Project Summary
Aberrant RNA base modifications have been correlated with the development of major diseases including breast
cancer, type-2 diabetes, obesity, and neurological disorders, each affecting millions of Americans. However,
these modifications are undetectable by current high-throughput RNA sequencing technologies, which do not
directly sequence RNAs, but instead sequence cDNAs that only contain the four canonical deoxynucleotides.

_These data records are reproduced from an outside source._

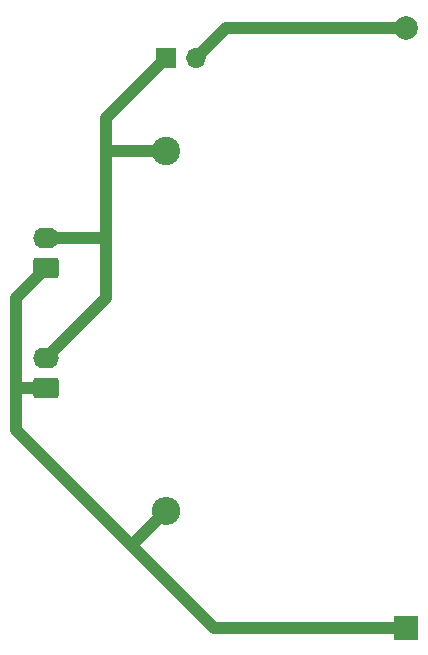
<source format=gbr>
%TF.GenerationSoftware,KiCad,Pcbnew,7.0.1-3b83917a11~172~ubuntu22.04.1*%
%TF.CreationDate,2023-04-12T15:56:53-05:00*%
%TF.ProjectId,load-resistors,6c6f6164-2d72-4657-9369-73746f72732e,rev?*%
%TF.SameCoordinates,Original*%
%TF.FileFunction,Copper,L1,Top*%
%TF.FilePolarity,Positive*%
%FSLAX46Y46*%
G04 Gerber Fmt 4.6, Leading zero omitted, Abs format (unit mm)*
G04 Created by KiCad (PCBNEW 7.0.1-3b83917a11~172~ubuntu22.04.1) date 2023-04-12 15:56:53*
%MOMM*%
%LPD*%
G01*
G04 APERTURE LIST*
G04 Aperture macros list*
%AMRoundRect*
0 Rectangle with rounded corners*
0 $1 Rounding radius*
0 $2 $3 $4 $5 $6 $7 $8 $9 X,Y pos of 4 corners*
0 Add a 4 corners polygon primitive as box body*
4,1,4,$2,$3,$4,$5,$6,$7,$8,$9,$2,$3,0*
0 Add four circle primitives for the rounded corners*
1,1,$1+$1,$2,$3*
1,1,$1+$1,$4,$5*
1,1,$1+$1,$6,$7*
1,1,$1+$1,$8,$9*
0 Add four rect primitives between the rounded corners*
20,1,$1+$1,$2,$3,$4,$5,0*
20,1,$1+$1,$4,$5,$6,$7,0*
20,1,$1+$1,$6,$7,$8,$9,0*
20,1,$1+$1,$8,$9,$2,$3,0*%
G04 Aperture macros list end*
%TA.AperFunction,ComponentPad*%
%ADD10O,1.700000X1.700000*%
%TD*%
%TA.AperFunction,ComponentPad*%
%ADD11R,1.700000X1.700000*%
%TD*%
%TA.AperFunction,ComponentPad*%
%ADD12RoundRect,0.250000X0.845000X-0.620000X0.845000X0.620000X-0.845000X0.620000X-0.845000X-0.620000X0*%
%TD*%
%TA.AperFunction,ComponentPad*%
%ADD13O,2.190000X1.740000*%
%TD*%
%TA.AperFunction,ComponentPad*%
%ADD14R,2.000000X2.000000*%
%TD*%
%TA.AperFunction,ComponentPad*%
%ADD15C,2.000000*%
%TD*%
%TA.AperFunction,ComponentPad*%
%ADD16C,2.400000*%
%TD*%
%TA.AperFunction,ComponentPad*%
%ADD17O,2.400000X2.400000*%
%TD*%
%TA.AperFunction,Conductor*%
%ADD18C,1.016000*%
%TD*%
G04 APERTURE END LIST*
D10*
%TO.P,JP1,2,B*%
%TO.N,Net-(JP1-B)*%
X182880000Y-68580000D03*
D11*
%TO.P,JP1,1,A*%
%TO.N,/a*%
X180340000Y-68580000D03*
%TD*%
D12*
%TO.P,J2,1,Pin_1*%
%TO.N,/b*%
X170180000Y-96520000D03*
D13*
%TO.P,J2,2,Pin_2*%
%TO.N,/a*%
X170180000Y-93980000D03*
%TD*%
D12*
%TO.P,J1,1,Pin_1*%
%TO.N,/b*%
X170180000Y-86360000D03*
D13*
%TO.P,J1,2,Pin_2*%
%TO.N,/a*%
X170180000Y-83820000D03*
%TD*%
D14*
%TO.P,R2,1,1*%
%TO.N,/b*%
X200660000Y-116840000D03*
D15*
%TO.P,R2,2,2*%
%TO.N,Net-(JP1-B)*%
X200660000Y-66040000D03*
%TD*%
D16*
%TO.P,R1,1*%
%TO.N,/a*%
X180340000Y-76449000D03*
D17*
%TO.P,R1,2*%
%TO.N,/b*%
X180340000Y-106929000D03*
%TD*%
D18*
%TO.N,/b*%
X167640000Y-96520000D02*
X167640000Y-88900000D01*
X167640000Y-100076000D02*
X167640000Y-96520000D01*
X167640000Y-96520000D02*
X170180000Y-96520000D01*
X177546000Y-109982000D02*
X167640000Y-100076000D01*
X167640000Y-88900000D02*
X170180000Y-86360000D01*
%TO.N,/a*%
X175260000Y-83820000D02*
X175260000Y-76200000D01*
X175260000Y-88900000D02*
X175260000Y-83820000D01*
X175260000Y-83820000D02*
X170180000Y-83820000D01*
X175260000Y-76200000D02*
X175260000Y-73660000D01*
X175260000Y-76200000D02*
X175509000Y-76449000D01*
X175509000Y-76449000D02*
X180340000Y-76449000D01*
X170180000Y-93980000D02*
X175260000Y-88900000D01*
X175260000Y-73660000D02*
X180340000Y-68580000D01*
%TO.N,/b*%
X184404000Y-116840000D02*
X177546000Y-109982000D01*
X180340000Y-106929000D02*
X177546000Y-109723000D01*
X177546000Y-109723000D02*
X177546000Y-109982000D01*
X200660000Y-116840000D02*
X184404000Y-116840000D01*
%TO.N,Net-(JP1-B)*%
X200660000Y-66040000D02*
X185420000Y-66040000D01*
X185420000Y-66040000D02*
X182880000Y-68580000D01*
%TD*%
M02*

</source>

Other tools to sequence nucleobase modifications in RNA are usually tailored for a single specific modified
nucleotide and cannot provide single-base-resolution spatial information for modifications. Thus, very few of the
over 160 identified RNA modifications have been studied. To better understand RNA with its rich modifications,
we have been developing a mass spectrometry (MS)-based 2-dimensional hydrophobic end-labeling sequencing
strategy (2-D HELS MS Seq) as: 1) a de novo and accurate method to directly sequence RNA and 2) a general
method to sequence all base modifications in any RNA type at single-base resolution. The method can currently
sequence purified or mixed samples of short synthetic RNAs and simultaneously identify, locate, and quantify
the frequency of a specific modification in a population. In this proposal, we focus on improving read-length,
throughput, and sensitivity to sequence rare RNA modifications, quantify post-transcriptional base modifications,
and detect active isoforms of mixed cellular RNA samples. We propose to (a) de novo MS sequence specific
and total cellular tRNA (<100 nt) as proof-of-concept examples (Aim 1), (b) de novo sequence complex
endogenous RNA samples (up to 100 strands, 950 nt per run) (Aim 2), and (c) quantify genome wide post-
transcriptional RNA modifications in metabolic disease models (Aim 3). This project is highly significant as
successful accomplishment of the proposed work will 1) bring the power of MS-based laddering technology to
RNA, thus providing a method comparable to analysis of peptide modifications in proteomics, that can reveal the
identity and position of various RNA modifications, 2) allow direct and de novo RNA sequencing without cDNA
synthesis, and 3) allow accurate reading of multiple base modifications at single nucleotide resolution in one
experiment without prior knowledge of sequences and modifications, helping to address a long-standing unmet
need in the broad field of epitranscriptomics. Our tool will promote better understanding of functions of post-
transcriptional modifications and isoforms including their correlations to human diseases; we will develop the
method into a gold standard for verifying other techniques for sequencing and annotating genome-wide base
modifications, thereby helping to build more accurate and inclusive reference epitranscriptomic databases.